Students Design App to Mine Big Data on Reproductive Health
Published July 25, 2019 under Research News
Behind any source of global health data there is a story waiting to be told. For researchers and program officers working on global reproductive health, one of those hidden stories has to do with women’s use of contraceptives: Why do one third of women who start a modern method of contraception abandon it within a year, even if they still want to avoid pregnancy?
Over the past year, a group of Duke students has been trying to make it easier to seek answers to that question in the world’s biggest trove of data on contraceptive use. As part of a project called Big Data for Reproductive Health, the team developed a suite of tools and an app that help researchers visualize data from USAID’s Demographic Health Survey, which amasses data on health behaviors from more than 80 countries. Their hope is to provide a better tool to mine the survey data—and reveal patterns that lead to better family planning interventions.
“When you actually visualize data, it’s much meatier than just looking at numbers and tables,” says Saumya Sao, a global health and gender studies major who began working on the project during the summer of 2018. “It can show you what’s really happening.”
The available contraceptive calendar data is robust.
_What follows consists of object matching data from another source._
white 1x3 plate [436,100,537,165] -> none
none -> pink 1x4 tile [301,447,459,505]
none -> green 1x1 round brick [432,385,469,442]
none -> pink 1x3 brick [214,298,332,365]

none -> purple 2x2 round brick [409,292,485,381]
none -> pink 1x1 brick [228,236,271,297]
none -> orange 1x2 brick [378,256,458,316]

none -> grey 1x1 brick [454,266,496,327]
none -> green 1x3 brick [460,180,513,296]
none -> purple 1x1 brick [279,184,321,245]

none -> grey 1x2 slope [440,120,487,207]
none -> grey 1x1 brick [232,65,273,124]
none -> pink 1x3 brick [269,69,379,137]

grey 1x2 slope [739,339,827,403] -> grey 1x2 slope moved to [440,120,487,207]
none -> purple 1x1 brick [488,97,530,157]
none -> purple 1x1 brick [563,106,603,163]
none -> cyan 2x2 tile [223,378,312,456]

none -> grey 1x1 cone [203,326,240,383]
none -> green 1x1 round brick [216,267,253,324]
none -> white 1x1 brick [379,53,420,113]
It includes women’s previous five years of contraceptive choices, as well as their reasons for discontinuing or switching methods. But it is recorded as a string of characters the user must unpack and decipher. “It’s really hard to actually pull information from that data,” says Sao. “It’s really useful data and data that’s proven to be representative of national and even smaller geographic areas, but it’s just not being utilized.”
Sao and fellow student Melanie Lai Wai began coding the data-visualization tools as a summer project for Data+, a Duke program that supports innovative data-mining projects. Their work continued as a Bass Connections project, which involved 12 students representing fields from public policy to statistics.
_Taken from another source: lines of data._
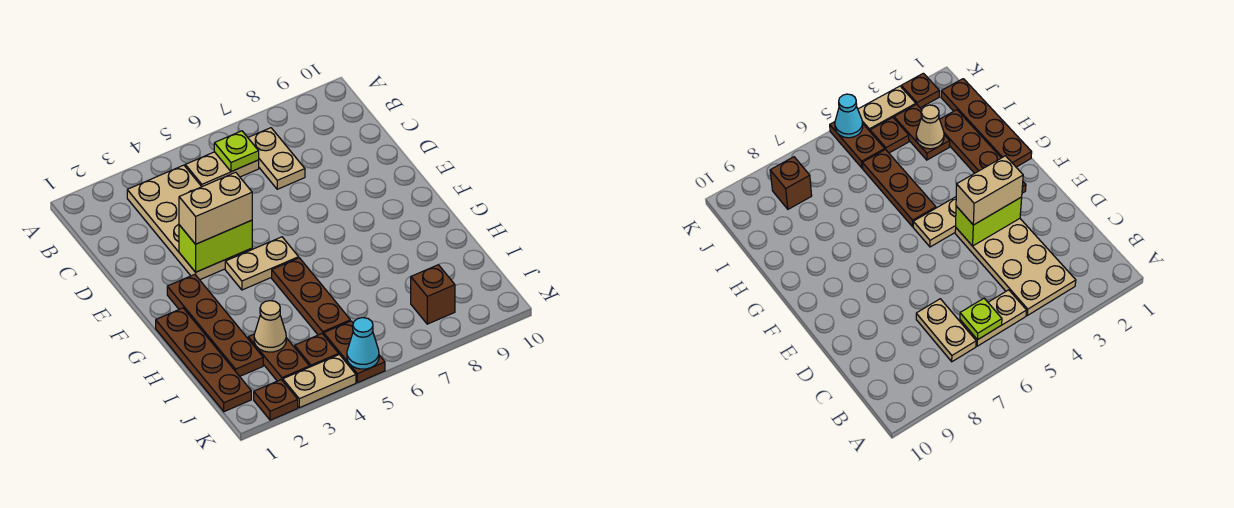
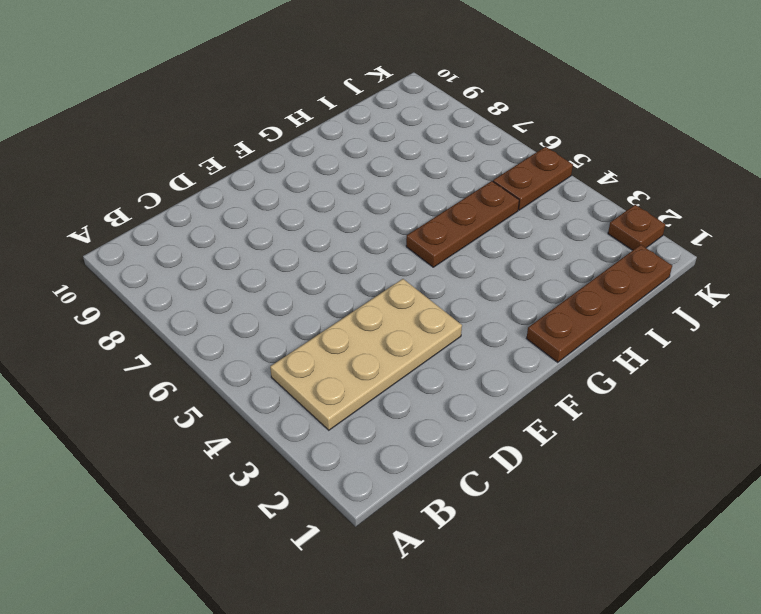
none -> tan 1x2 plate [185,152,259,187]
none -> tan 1x2 plate [248,128,305,189]
none -> brown 1x4 plate [167,274,263,376]

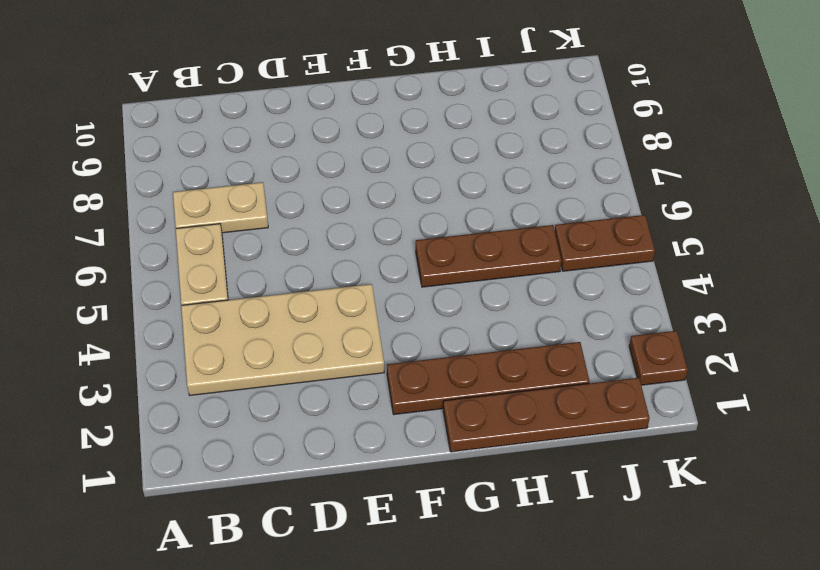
none -> tan 1x2 plate [225,237,299,290]
none -> brown 1x2 plate [248,334,310,381]
none -> brown 1x1 plate [295,334,339,367]

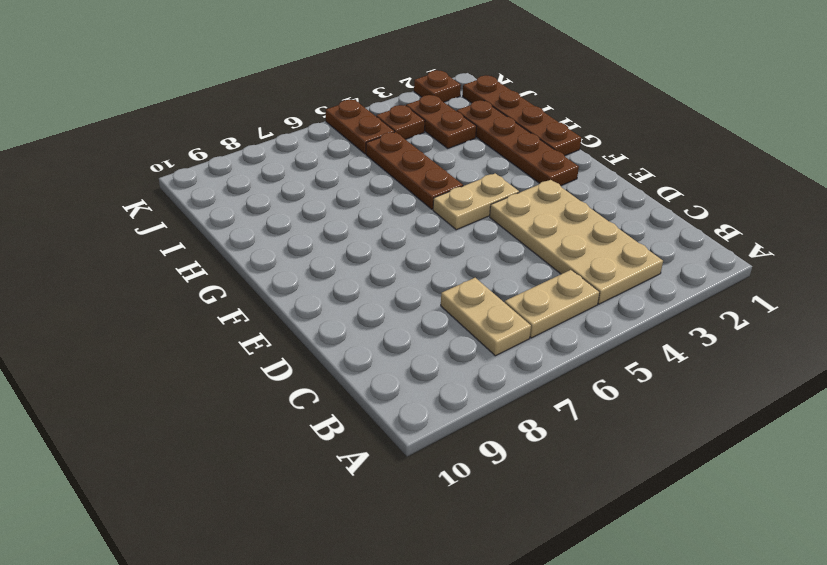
none -> brown 1x1 brick [411,265,455,324]
none -> tan 1x2 plate [283,355,356,408]
none -> lime 1x1 plate [214,131,259,172]

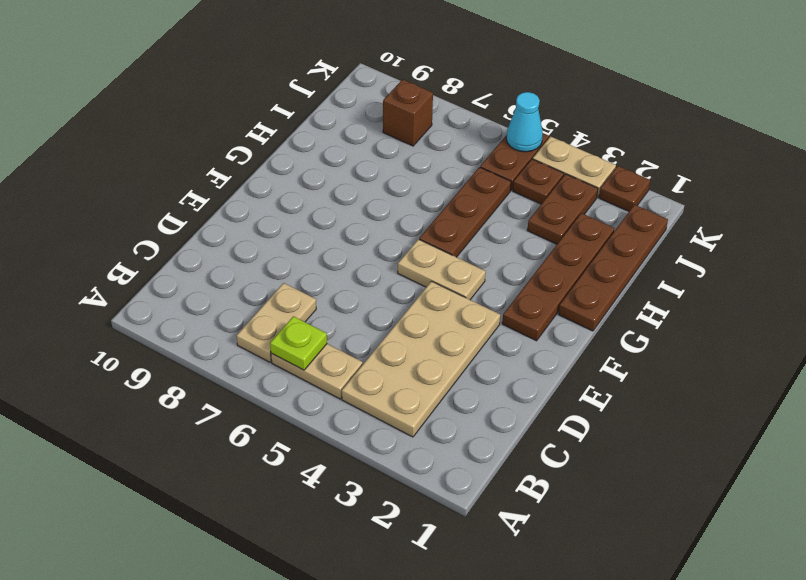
none -> lime 1x2 brick [179,220,252,272]
none -> tan 1x1 cone [254,301,286,352]
none -> tan 1x2 brick [179,172,252,244]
Under the leadership of DGHI research scholar Amy Finnegan and Megan Huchko, director of DGHI’s Center for Global Reproductive Health, the team refined the tools, which give users unprecedented ability to isolate specific aspects in the data.
One feature called “See the Switch” allows users to see what contraceptive methods women used first, what they switched to and why. The interactive cord diagram makes it easier to see whether women lacked access to contraceptives or chose to stop using them for a variety of reasons, so interventions can target specific obstacles.
The tool allowed the Bass Connections team to identify a phenomenon of “December quitters” in Kenya, for instance, where unexpectedly large numbers of women discontinue contraceptive use at the end of the year.
“It’s really hard to see stuff like this when you’re just looking at tables and numbers,” says Finnegan. “I think that, for me, has been the biggest asset of our project.”
The team presented their work at the International Conference on Family Planning in Kigali, Rwanda, where their poster won the judges’ choice ribbon. And researchers who collect the Demographic Health Survey data confirmed the app’s potential for real-world utility.
“They thought that these tools were very representative of something they’d want to use to actually train their (monitoring and evaluation) officers,” says Sao. “It was incredible to hear that.”
The project will continue in the coming year, with plans to get the app in the hands of those who work directly on reproductive health issues. While the first year focused on testing the tools with academics and advocates who already work with the data, Finnegan says they would be especially useful for monitoring and evaluation officers who struggle to capture the “churn” of uptake and discontinuation. She’d like to see how useful they would be for officials including county health managers too. “There is a real need to get this data out there,” says Finnegan. “We do want to get to the end of the evidence to policy pipeline.”
The team hopes to integrate a machine learning tool based on this summer’s Data+ work. Based on a woman’s age, education level, distance from a clinic and other factors, the tool could predict her likely contraceptive trajectory.
The Big Data for Reproductive Health team’s efforts are playing into an even larger conversation too, as its work informs an ongoing debate about whether to keep collecting contraceptive calendar data at all.
“I do hope that it translates into actionable information for people,” says Finnegan. “We see ourselves as that conduit.”